I guess its just her way / style but whenever she debates she often resorts to "we're holier than thou" or even plain old " my footy club is better 'cause its not yours ... so there" arguments.
Just like the Libs.
(Though it must be said without the "born to rule" subtext.)
She has great knowledge and great communicative abilities, but even when asked a walk in gimme by a "non fan" in the audience, around an area she has almost expert knowledge, she chose instead to see the question as an attack on the greens as being "airy" or something.
After the launch of the Greens 2050 plan and the Zero Carbon 2020 plan I was expecting this guys lack of homework to have him enrolling in an engineering course at the very least.
Now yep, the question was negatively (almost rudely) premised, and it was a question asked from the safety of near anonymity, some ignorance , and with a hint of a sneer.
Mz. Milne could easily have rolled out more detail on the economical and technical advantages of a Carbon free economy AND got in the quote of the night which was "Without an Environment there is no Economy".
Unfortunately it looked defensive when in fact the Greens really are the only ones with a plan for a new economy _and_ a better environment.
Once again it seems we are all too stupid to understand a real answer or something...
Perhaps that is right, but couldn't she at least hope !
Using the Standard righteous Liberal party (page 27 in their "Actioning Argument" manual I expect) approach may win Senate votes from wettish Liberal voters though.
(I guess thats the idea ?) Perhaps this is Christine's constituency ?
Mind , she is at least consistent. :)
I think though that she is underselling herself and her party, more worrying she alienates her own core constituency which is to some extent at least looking to the Greens for a cleaner political approach.
The question was about "What are you going to do... what ARE your plans" not about "you stupid hippies have no idea" !
Penny Wongs final response to the same chap was more "contained" and I think a little stilted as a result of Christine's ramble.

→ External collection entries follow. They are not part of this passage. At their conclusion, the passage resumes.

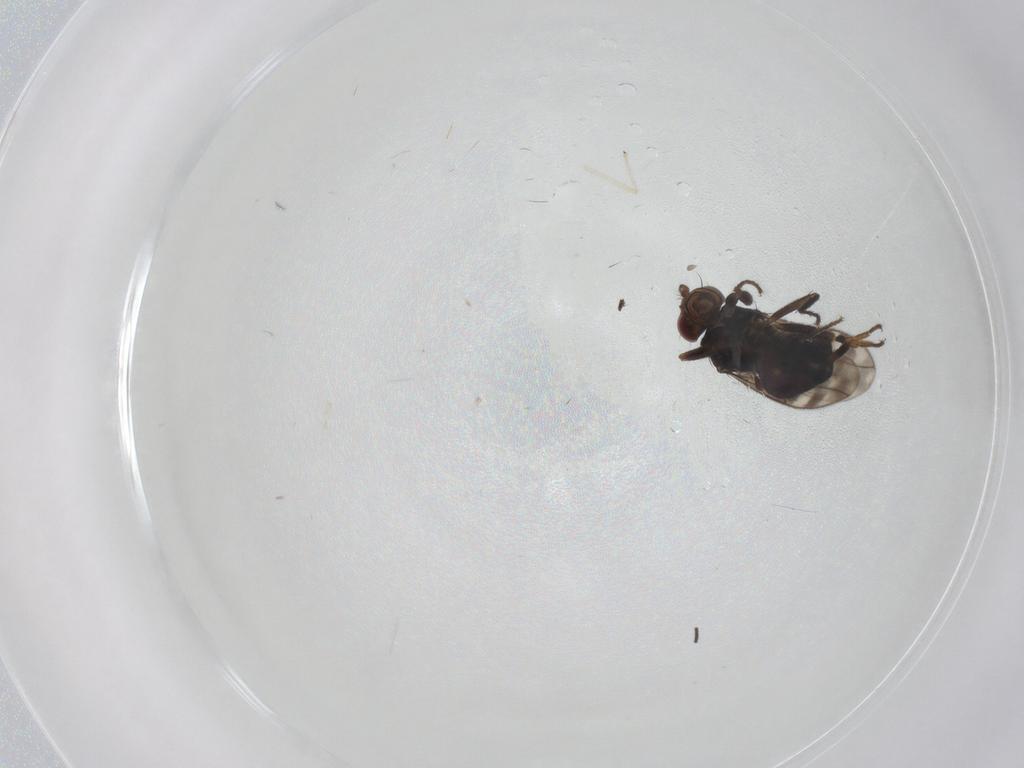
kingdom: Animalia
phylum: Arthropoda
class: Insecta
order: Diptera
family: Sphaeroceridae
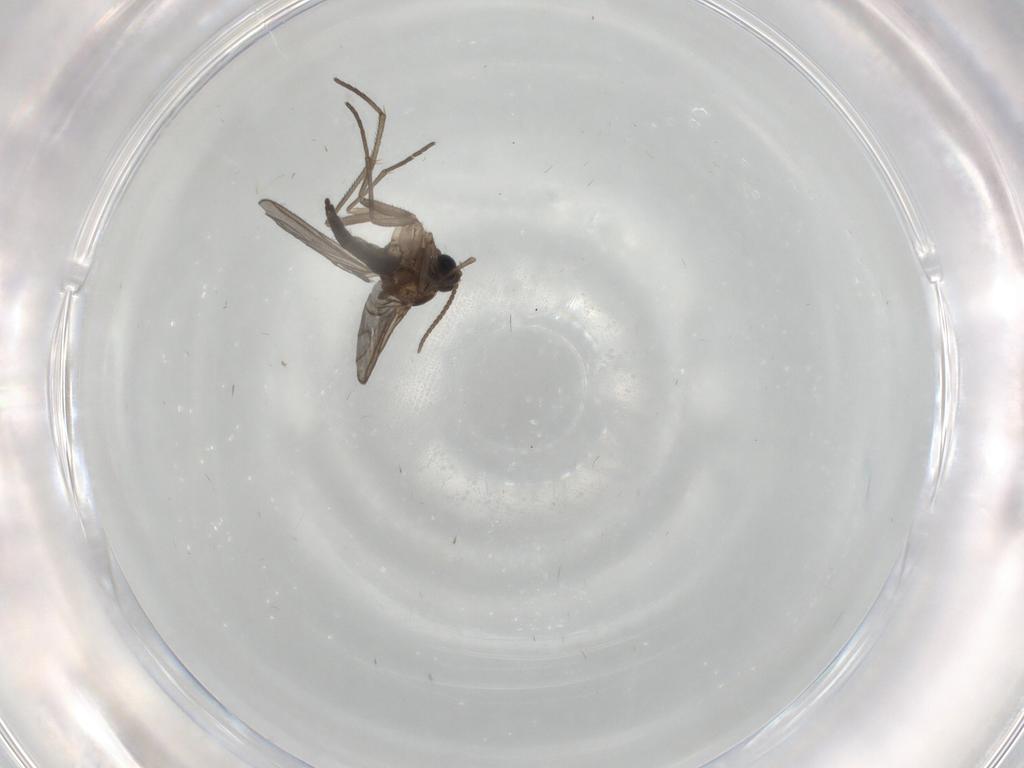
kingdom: Animalia
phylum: Arthropoda
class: Insecta
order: Diptera
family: Sciaridae
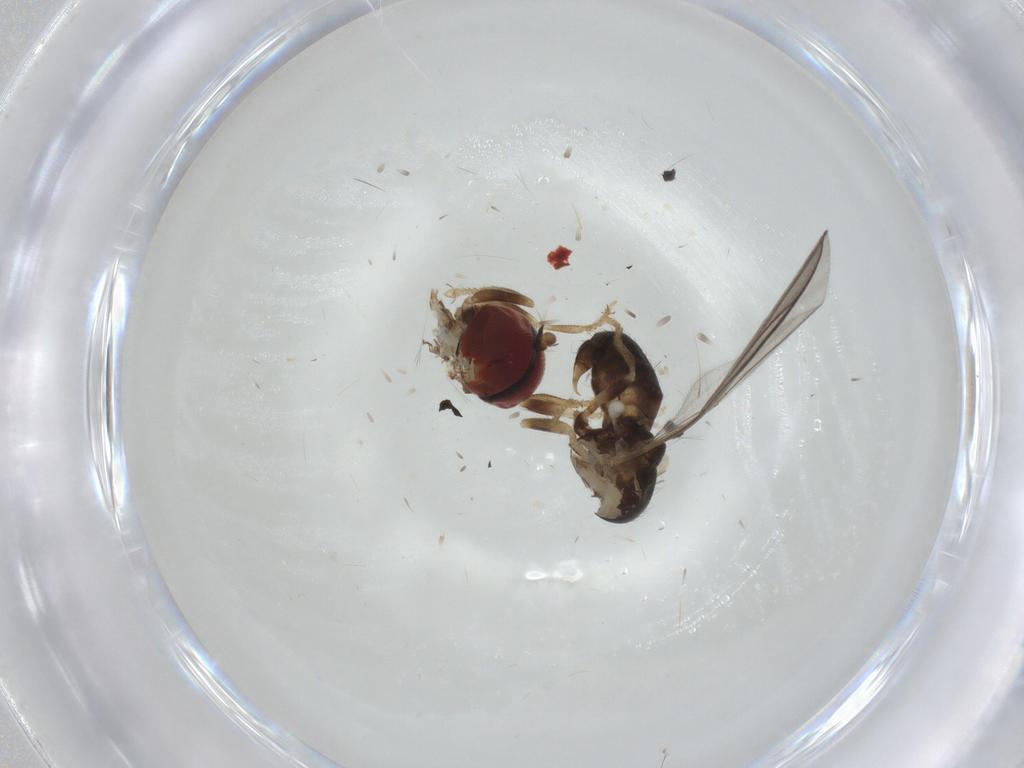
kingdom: Animalia
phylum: Arthropoda
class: Insecta
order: Diptera
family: Pipunculidae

Though she answered only a subset of his question. Penny also had the opportunity to lift the level around this time but missed it.

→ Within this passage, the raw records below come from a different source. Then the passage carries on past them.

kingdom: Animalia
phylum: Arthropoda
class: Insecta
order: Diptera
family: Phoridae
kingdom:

It IS difficult. I certainly could not be a politician, you have to be part idealist part shonk part barrister and frankly, brave. I get anxious at small committee meetings.. and usually lose my temper or near pass out trying not too :)
QandA finally let some air and light into the issues around this election, it exposed the facile nature of much of the Professional Commentary... and the public conversation to date.
For what its worth thanks to all concerned. Its reassuring that the party marketing departments are not making all the policy.
This blog will (eventually) contain other material.
There is an election on though, and I finally got round to using twitter, which led me to this thing, which i thought may be a good place to quietly but with some threat of scrutiny publish some Howtos ... so those later. :)
a Link or two:
Tom Switzer http://www.ipa.org.au/people/tom-switzer
 The guy hasn't even bothered to check the Greens web site.
Even it he was a neo-con stooge the answer was a missed opportunity.